Selected extract:
┄┄┄┄┄┄

[Gluster-Maintainers] [Gluster-devel] GF_CALLOC to GF_MALLOC conversion - is it safe?

Wed Mar 27 08:54:21 UTC 2019

On Tue, Mar 26, 2019 at 02:52:33PM -0700, Vijay Bellur wrote:
> On Thu, Mar 21, 2019 at 8:44 AM Yaniv Kaul <ykaul at redhat.com> wrote:
> 
> >
> >
> > On Thu, Mar 21, 2019 at 5:23 PM Nithya Balachandran <nbalacha at redhat.com>
> > wrote:
> >
> >>
> >>
> >> On Thu, 21 Mar 2019 at 16:16, Atin Mukherjee <amukherj at redhat.com> wrote:
> >>
> >>> All,
> >>>
> >>> In the last few releases of glusterfs, with stability as a primary theme
> >>> of the releases, there has been lots of changes done on the code
> >>> optimization with an expectation that such changes will have gluster to
> >>> provide better performance. While many of these changes do help, but off
> >>> late we have started seeing some diverse effects of them, one especially
> >>> being the calloc to malloc conversions. While I do understand that malloc
> >>> syscall will eliminate the extra memset bottleneck which calloc bears, but
> >>> with recent kernels having in-built strong compiler optimizations I am not
> >>> sure whether that makes any significant difference, but as I mentioned
> >>> earlier certainly if this isn't done carefully it can potentially introduce
> >>> lot of bugs and I'm writing this email to share one of such experiences.
> >>>
> >>> Sanju & I were having troubles for last two days to figure out why
> >>> https://review.gluster.org/#/c/glusterfs/+/22388/ wasn't working in
> >>> Sanju's system but it had no problems running the same fix in my gluster
> >>> containers. After spending a significant amount of time, what we now
> >>> figured out is that a malloc call [1] (which was a calloc earlier) is the
> >>> culprit here. As you all can see, in this function we allocate txn_id and
> >>> copy the event->txn_id into it through gf_uuid_copy () . But when we were
> >>> debugging this step wise through gdb, txn_id wasn't exactly copied with the
> >>> exact event->txn_id and it had some junk values which made the
> >>> glusterd_clear_txn_opinfo to be invoked with a wrong txn_id later on
> >>> resulting the leaks to remain the same which was the original intention of
> >>> the fix.
> >>>
> >>> This was quite painful to debug and we had to spend some time to figure
> >>> this out. Considering we have converted many such calls in past, I'd urge
> >>> that we review all such conversions and see if there're any side effects to
> >>> it. Otherwise we might end up running into many potential memory related
> >>> bugs later on. OTOH, going forward I'd request every patch
> >>> owners/maintainers to pay some special attention to these conversions and
> >>> see they are really beneficial and error free. IMO, general guideline
> >>> should be - for bigger buffers, malloc would make better sense but has to
> >>> be done carefully, for smaller size, we stick to calloc.
> >>>
> >>
> >>> What do others think about it?
> >>>
> >>
> >> I believe that replacing calloc with malloc everywhere without adequate
> >> testing and review is not safe and am against doing so for the following
> >> reasons:
> >>
> >
> > No patch should get in without adequate testing and thorough review.

┄┄┄┄┄┄

Provided records:
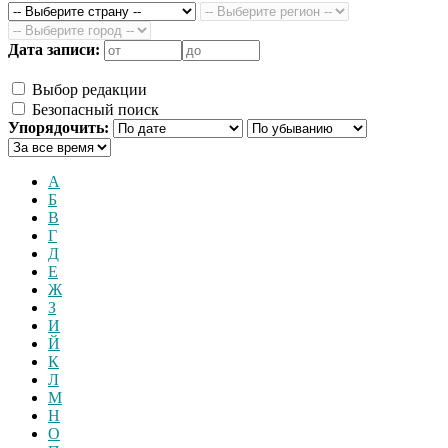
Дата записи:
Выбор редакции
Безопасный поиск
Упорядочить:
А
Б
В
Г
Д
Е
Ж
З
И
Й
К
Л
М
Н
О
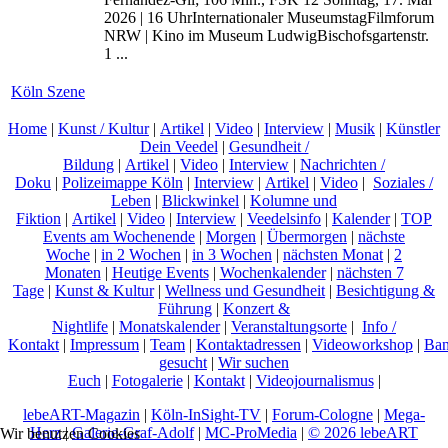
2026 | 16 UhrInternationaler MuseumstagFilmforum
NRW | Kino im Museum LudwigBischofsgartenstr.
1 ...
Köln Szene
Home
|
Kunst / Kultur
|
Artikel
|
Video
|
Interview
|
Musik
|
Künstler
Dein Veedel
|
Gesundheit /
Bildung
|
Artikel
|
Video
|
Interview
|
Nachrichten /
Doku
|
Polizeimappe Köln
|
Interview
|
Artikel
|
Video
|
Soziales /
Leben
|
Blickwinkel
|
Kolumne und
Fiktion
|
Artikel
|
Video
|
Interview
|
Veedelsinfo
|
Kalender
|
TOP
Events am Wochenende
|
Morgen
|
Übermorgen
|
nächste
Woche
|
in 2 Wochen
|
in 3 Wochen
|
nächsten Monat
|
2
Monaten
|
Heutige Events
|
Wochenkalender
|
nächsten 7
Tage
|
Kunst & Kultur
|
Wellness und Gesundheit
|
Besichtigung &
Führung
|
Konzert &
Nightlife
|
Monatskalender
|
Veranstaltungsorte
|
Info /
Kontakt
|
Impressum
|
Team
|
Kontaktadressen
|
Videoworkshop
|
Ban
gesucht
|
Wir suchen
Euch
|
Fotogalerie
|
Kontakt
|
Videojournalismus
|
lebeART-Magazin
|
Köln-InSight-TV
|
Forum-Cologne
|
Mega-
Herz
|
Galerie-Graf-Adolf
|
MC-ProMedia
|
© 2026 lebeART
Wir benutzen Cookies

┄┄┄┄┄┄

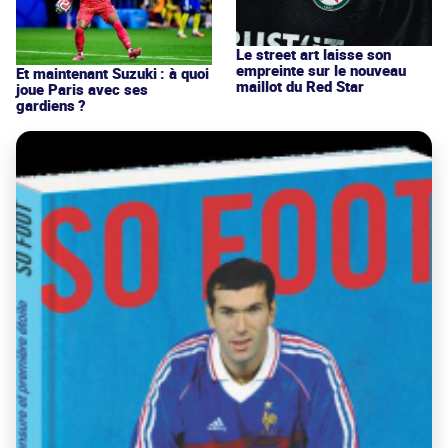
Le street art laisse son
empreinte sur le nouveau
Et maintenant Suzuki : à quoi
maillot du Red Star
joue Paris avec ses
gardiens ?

┄┄┄┄┄┄

Exercise tasks:
a. In the calloc-to-malloc thread, which function ended up being invoked with a wrong txn_id?
b. From the records, reproduce every line exactly, beginning with the line containing "2026 | 16 UhrInternationaler" and ending with the line containing "Wir benutzen Cookies", both included.

Your responses:
a. glusterd_clear_txn_opinfo

b.
2026 | 16 UhrInternationaler MuseumstagFilmforum
NRW | Kino im Museum LudwigBischofsgartenstr.
1 ...
Köln Szene
Home
|
Kunst / Kultur
|
Artikel
|
Video
|
Interview
|
Musik
|
Künstler
Dein Veedel
|
Gesundheit /
Bildung
|
Artikel
|
Video
|
Interview
|
Nachrichten /
Doku
|
Polizeimappe Köln
|
Interview
|
Artikel
|
Video
|
Soziales /
Leben
|
Blickwinkel
|
Kolumne und
Fiktion
|
Artikel
|
Video
|
Interview
|
Veedelsinfo
|
Kalender
|
TOP
Events am Wochenende
|
Morgen
|
Übermorgen
|
nächste
Woche
|
in 2 Wochen
|
in 3 Wochen
|
nächsten Monat
|
2
Monaten
|
Heutige Events
|
Wochenkalender
|
nächsten 7
Tage
|
Kunst & Kultur
|
Wellness und Gesundheit
|
Besichtigung &
Führung
|
Konzert &
Nightlife
|
Monatskalender
|
Veranstaltungsorte
|
Info /
Kontakt
|
Impressum
|
Team
|
Kontaktadressen
|
Videoworkshop
|
Ban
gesucht
|
Wir suchen
Euch
|
Fotogalerie
|
Kontakt
|
Videojournalismus
|
lebeART-Magazin
|
Köln-InSight-TV
|
Forum-Cologne
|
Mega-
Herz
|
Galerie-Graf-Adolf
|
MC-ProMedia
|
© 2026 lebeART
Wir benutzen Cookies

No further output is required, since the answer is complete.